Adds Chadwick, “More traffic into a local shop benefits everyone, if we all work together in recommending the other businesses or provide additional service to those business it builds a stronger local core.  When we offer bridal products, this opens up our other lines of products that customers see in our shop.”

“There is a trickle down effect from wedding bookings to other potential events,” agrees Winchelsea Events Coordinator Liz Howarth, commenting on the collaborative approach.

Located north of Winchester on County Rd. 31, Winchelsea Events is “a growing business, and we are seeing an increase in wedding bookings for 2019 and 2020,” says Howarth.  “We are all booking weddings both here at Winchelsea and off-site, reaching from Ottawa to Morrisburg to west of Iroquois to near Ingleside. We are also seeing more couples from Osgoode, Russell and Ottawa area interested in our catering services, both here at Winchelsea and off-site.”

Natalie Brunidge of Heritage Health Spa. Zandbergen photo, Nation Valley News

The Heritage House Spa recently moved into new digs on St. Lawrence Street in Winchester, where proprietor Natalie Brunidge reports the arrival of larger bridal parties thanks to the added space.

“Our bigger space also means bigger opportunity for new services,” adds Brunidge, also a firm believer in collaborating with other local businesses.

“We try to work with everyone as much as possible. We’ve paired up with many of our local businesses including The Planted Arrow for a special Valentine’s Day special.”

She also remarks, “If we didn’t have our little circle we’d be lost and so would our clients. If we weren’t connected we’d all lose out. This way it’s a win, win for everyone!”

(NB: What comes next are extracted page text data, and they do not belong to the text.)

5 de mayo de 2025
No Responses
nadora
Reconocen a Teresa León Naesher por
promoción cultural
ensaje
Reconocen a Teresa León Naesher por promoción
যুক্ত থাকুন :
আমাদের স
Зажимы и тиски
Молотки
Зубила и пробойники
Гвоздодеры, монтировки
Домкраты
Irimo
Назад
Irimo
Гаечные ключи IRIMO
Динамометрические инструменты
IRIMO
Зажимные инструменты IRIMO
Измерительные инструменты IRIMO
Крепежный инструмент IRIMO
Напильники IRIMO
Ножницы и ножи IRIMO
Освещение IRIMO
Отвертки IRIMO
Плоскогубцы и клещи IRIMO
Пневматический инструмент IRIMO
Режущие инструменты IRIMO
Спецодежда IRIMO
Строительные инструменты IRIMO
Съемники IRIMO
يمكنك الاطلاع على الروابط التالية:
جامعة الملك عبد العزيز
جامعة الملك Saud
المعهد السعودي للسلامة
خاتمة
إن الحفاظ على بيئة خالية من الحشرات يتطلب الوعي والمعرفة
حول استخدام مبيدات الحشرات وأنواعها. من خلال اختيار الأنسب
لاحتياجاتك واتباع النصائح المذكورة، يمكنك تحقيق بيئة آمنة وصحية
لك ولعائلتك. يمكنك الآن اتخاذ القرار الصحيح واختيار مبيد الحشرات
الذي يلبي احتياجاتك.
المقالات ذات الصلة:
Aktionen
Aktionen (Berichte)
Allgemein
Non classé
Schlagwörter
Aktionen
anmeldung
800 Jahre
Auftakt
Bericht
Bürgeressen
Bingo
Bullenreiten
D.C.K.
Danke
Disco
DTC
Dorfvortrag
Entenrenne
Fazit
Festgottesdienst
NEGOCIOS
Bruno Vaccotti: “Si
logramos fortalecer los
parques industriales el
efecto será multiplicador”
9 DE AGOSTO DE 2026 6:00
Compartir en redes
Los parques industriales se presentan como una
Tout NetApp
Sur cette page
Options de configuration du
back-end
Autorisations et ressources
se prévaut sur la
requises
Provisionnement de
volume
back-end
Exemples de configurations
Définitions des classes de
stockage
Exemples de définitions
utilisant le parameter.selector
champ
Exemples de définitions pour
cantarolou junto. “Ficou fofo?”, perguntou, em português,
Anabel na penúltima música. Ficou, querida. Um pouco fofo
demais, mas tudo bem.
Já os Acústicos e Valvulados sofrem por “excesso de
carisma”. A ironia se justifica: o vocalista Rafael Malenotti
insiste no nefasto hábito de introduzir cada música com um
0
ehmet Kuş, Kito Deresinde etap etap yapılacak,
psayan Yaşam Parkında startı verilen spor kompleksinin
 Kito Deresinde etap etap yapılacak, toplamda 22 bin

“It’s all about keeping community people in the community!” the registered massage therapist exclaims, adding, “I like to think we have a lot more charm out here than businesses in the city.”

Annie Carrier-Gagnon of Dyad Imagery. Zandbergen photo, Nation Valley News

“When it comes to the wedding industry, we believe that it is of the utmost importance that every trade works together as a team,” says local photographer Annie Carrier-Gagnon of Dyad Imagery in Chesterville.   “The stronger the team and the bigger your list of trusted vendors, the better we can support and guide our couples in finding the services that will be the right fit for their needs. Having a strong network of like minded businesses, helping each other goes a long way and keeps the industry healthy. “

The businesses in the brochure “are all owned and operated by women,” observes Carrier-Gagnon, partner in Dyad Imagery with husband Yves Gagnon. “We find it empowering to be able to be part of this group of proud businesses and be able to support and interact with them in the community.”

Weddings have always comprised an important aspect of the local photography industry, a market she describes as “very competitive.”

“But it is also one that has still room to grow in our area (North/South Dundas, Russell, Nation and surroundings). Our intention in participating in the brochure is to put more emphasis on this part and put our name front and centered as a strong contender in the region.”